TASK BRIEF
Copy the material below word for word, beginning at the line that contains "Ruler check. Report length, format 21" and stopping after the line that contains "Volume: 350426.1 gal".

LISTED RECORDS
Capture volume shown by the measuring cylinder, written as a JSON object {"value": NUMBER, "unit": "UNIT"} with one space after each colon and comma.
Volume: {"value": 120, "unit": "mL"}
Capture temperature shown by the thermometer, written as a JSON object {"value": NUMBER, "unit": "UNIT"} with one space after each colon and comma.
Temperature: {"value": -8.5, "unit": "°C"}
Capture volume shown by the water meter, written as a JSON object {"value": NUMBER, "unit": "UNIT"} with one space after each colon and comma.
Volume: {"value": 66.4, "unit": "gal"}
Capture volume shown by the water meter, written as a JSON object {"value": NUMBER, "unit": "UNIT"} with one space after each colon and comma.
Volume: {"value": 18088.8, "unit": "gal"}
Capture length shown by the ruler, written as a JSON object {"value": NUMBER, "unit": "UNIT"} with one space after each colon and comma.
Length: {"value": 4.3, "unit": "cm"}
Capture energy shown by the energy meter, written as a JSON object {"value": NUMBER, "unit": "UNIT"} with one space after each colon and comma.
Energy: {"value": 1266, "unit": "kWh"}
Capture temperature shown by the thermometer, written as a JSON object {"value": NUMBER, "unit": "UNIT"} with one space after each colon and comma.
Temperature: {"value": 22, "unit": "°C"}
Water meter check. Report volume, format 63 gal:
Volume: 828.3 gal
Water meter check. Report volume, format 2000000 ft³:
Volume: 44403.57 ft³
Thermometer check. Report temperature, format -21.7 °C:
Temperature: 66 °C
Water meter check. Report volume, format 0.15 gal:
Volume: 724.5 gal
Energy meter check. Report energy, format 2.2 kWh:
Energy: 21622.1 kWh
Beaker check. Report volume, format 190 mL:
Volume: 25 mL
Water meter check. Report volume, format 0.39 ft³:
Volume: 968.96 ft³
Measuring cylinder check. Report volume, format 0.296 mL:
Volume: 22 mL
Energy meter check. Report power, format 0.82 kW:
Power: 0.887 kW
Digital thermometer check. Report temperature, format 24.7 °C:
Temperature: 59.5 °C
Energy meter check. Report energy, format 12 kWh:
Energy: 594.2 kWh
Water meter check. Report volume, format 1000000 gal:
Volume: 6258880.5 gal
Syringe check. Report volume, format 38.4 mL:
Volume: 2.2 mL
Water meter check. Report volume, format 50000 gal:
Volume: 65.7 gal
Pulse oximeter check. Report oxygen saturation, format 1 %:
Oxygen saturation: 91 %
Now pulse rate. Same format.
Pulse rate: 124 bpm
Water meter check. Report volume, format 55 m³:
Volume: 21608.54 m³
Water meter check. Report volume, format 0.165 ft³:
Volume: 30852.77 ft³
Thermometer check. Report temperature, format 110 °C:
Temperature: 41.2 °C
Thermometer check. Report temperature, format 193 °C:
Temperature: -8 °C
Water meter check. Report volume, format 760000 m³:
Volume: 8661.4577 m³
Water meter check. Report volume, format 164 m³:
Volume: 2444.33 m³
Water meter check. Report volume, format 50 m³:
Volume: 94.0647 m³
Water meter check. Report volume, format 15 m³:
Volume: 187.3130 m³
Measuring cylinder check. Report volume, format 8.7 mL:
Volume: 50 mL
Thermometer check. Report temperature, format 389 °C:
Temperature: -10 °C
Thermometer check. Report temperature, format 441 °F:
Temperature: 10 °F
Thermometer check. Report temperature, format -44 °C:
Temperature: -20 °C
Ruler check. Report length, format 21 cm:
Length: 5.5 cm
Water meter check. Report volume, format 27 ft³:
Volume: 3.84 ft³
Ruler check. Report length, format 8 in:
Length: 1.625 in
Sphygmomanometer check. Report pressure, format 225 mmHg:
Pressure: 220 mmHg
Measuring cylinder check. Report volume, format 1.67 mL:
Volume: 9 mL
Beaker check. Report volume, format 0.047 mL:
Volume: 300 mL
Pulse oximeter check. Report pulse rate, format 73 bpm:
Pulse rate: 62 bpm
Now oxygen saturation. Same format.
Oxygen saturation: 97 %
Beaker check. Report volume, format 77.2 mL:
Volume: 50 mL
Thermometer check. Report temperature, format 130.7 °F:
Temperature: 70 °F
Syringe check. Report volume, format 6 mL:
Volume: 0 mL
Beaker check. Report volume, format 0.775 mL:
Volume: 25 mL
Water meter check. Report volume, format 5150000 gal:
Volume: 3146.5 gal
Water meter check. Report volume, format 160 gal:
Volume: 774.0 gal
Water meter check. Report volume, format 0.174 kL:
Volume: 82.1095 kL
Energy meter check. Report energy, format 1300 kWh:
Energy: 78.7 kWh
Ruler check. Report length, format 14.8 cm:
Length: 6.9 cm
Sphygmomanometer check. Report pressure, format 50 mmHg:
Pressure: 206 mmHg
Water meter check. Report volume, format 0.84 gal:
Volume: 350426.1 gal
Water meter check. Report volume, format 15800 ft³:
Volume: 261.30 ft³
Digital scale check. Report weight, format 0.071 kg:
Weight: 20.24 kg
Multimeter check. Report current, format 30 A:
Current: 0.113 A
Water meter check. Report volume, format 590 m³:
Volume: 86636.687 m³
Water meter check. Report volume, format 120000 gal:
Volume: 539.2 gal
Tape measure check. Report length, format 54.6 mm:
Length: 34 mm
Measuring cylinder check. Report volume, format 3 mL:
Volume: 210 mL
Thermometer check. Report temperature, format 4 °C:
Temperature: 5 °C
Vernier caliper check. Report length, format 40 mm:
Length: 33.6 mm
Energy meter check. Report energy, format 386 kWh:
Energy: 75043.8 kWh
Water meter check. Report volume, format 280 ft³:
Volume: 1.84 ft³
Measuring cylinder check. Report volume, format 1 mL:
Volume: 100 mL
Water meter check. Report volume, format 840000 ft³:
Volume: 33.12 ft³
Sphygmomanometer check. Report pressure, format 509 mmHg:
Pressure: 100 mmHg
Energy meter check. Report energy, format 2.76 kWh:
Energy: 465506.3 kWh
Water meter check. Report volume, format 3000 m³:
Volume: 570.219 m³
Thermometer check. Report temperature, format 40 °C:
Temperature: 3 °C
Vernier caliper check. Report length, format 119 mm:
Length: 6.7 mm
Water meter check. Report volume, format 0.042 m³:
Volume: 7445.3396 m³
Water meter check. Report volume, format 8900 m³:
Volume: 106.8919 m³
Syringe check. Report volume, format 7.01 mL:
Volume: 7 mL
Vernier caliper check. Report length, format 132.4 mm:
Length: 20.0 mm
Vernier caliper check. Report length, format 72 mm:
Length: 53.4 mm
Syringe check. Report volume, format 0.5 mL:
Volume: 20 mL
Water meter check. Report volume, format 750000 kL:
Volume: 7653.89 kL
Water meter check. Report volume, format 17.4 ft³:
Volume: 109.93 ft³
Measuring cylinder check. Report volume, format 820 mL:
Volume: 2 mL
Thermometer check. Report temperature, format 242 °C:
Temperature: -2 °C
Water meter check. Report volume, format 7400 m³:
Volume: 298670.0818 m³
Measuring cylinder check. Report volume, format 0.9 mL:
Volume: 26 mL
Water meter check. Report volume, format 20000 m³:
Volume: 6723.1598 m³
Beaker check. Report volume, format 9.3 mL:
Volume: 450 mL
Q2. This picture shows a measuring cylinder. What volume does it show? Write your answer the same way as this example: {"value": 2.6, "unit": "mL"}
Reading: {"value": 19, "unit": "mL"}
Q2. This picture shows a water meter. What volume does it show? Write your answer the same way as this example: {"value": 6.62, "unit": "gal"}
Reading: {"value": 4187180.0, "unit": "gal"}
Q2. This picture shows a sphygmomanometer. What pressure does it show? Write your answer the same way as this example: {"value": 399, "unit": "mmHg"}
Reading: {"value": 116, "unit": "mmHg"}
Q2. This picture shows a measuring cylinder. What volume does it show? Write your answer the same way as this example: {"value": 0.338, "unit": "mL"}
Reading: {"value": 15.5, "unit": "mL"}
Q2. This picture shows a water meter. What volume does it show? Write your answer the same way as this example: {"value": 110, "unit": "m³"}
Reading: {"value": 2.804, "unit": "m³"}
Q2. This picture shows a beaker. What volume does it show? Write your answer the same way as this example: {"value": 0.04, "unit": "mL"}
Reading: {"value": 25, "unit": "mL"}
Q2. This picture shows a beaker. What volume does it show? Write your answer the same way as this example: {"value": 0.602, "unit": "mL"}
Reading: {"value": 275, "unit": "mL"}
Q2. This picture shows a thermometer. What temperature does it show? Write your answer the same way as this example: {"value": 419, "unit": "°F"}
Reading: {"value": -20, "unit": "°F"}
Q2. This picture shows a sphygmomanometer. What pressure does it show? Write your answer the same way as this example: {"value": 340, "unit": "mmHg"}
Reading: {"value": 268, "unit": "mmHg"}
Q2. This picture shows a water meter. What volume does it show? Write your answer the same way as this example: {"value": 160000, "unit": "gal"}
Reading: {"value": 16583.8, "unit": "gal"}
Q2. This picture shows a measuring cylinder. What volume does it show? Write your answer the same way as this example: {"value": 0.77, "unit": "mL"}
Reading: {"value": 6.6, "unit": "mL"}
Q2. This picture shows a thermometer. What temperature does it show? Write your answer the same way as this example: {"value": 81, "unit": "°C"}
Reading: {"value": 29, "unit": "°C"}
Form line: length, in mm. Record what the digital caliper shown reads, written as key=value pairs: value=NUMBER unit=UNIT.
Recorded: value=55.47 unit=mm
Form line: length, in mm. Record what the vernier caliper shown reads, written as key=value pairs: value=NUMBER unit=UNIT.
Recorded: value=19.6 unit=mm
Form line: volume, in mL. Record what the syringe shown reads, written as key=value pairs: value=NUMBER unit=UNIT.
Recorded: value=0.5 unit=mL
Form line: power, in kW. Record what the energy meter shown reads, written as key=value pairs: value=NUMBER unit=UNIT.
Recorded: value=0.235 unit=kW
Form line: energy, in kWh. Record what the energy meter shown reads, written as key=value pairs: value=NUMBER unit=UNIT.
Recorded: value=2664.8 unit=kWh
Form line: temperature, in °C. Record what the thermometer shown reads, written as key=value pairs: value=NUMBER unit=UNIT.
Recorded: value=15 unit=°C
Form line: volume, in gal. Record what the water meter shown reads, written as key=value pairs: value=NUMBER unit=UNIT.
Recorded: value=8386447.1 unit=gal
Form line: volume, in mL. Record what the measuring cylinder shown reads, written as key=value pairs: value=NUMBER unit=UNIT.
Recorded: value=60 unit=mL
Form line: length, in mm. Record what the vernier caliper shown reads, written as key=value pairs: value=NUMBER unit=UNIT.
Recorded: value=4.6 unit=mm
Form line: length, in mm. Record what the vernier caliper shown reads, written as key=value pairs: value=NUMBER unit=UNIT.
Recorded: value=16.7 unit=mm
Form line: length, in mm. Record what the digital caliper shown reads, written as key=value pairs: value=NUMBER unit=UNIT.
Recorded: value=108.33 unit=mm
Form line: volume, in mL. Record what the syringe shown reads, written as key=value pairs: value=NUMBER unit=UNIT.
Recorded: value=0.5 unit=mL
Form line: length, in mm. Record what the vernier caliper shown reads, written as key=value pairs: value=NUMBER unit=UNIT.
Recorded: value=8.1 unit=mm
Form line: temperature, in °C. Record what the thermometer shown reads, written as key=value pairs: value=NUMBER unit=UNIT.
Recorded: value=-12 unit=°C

WRITTEN RESPONSE
Ruler check. Report length, format 21 cm:
Length: 5.5 cm
Water meter check. Report volume, format 27 ft³:
Volume: 3.84 ft³
Ruler check. Report length, format 8 in:
Length: 1.625 in
Sphygmomanometer check. Report pressure, format 225 mmHg:
Pressure: 220 mmHg
Measuring cylinder check. Report volume, format 1.67 mL:
Volume: 9 mL
Beaker check. Report volume, format 0.047 mL:
Volume: 300 mL
Pulse oximeter check. Report pulse rate, format 73 bpm:
Pulse rate: 62 bpm
Now oxygen saturation. Same format.
Oxygen saturation: 97 %
Beaker check. Report volume, format 77.2 mL:
Volume: 50 mL
Thermometer check. Report temperature, format 130.7 °F:
Temperature: 70 °F
Syringe check. Report volume, format 6 mL:
Volume: 0 mL
Beaker check. Report volume, format 0.775 mL:
Volume: 25 mL
Water meter check. Report volume, format 5150000 gal:
Volume: 3146.5 gal
Water meter check. Report volume, format 160 gal:
Volume: 774.0 gal
Water meter check. Report volume, format 0.174 kL:
Volume: 82.1095 kL
Energy meter check. Report energy, format 1300 kWh:
Energy: 78.7 kWh
Ruler check. Report length, format 14.8 cm:
Length: 6.9 cm
Sphygmomanometer check. Report pressure, format 50 mmHg:
Pressure: 206 mmHg
Water meter check. Report volume, format 0.84 gal:
Volume: 350426.1 gal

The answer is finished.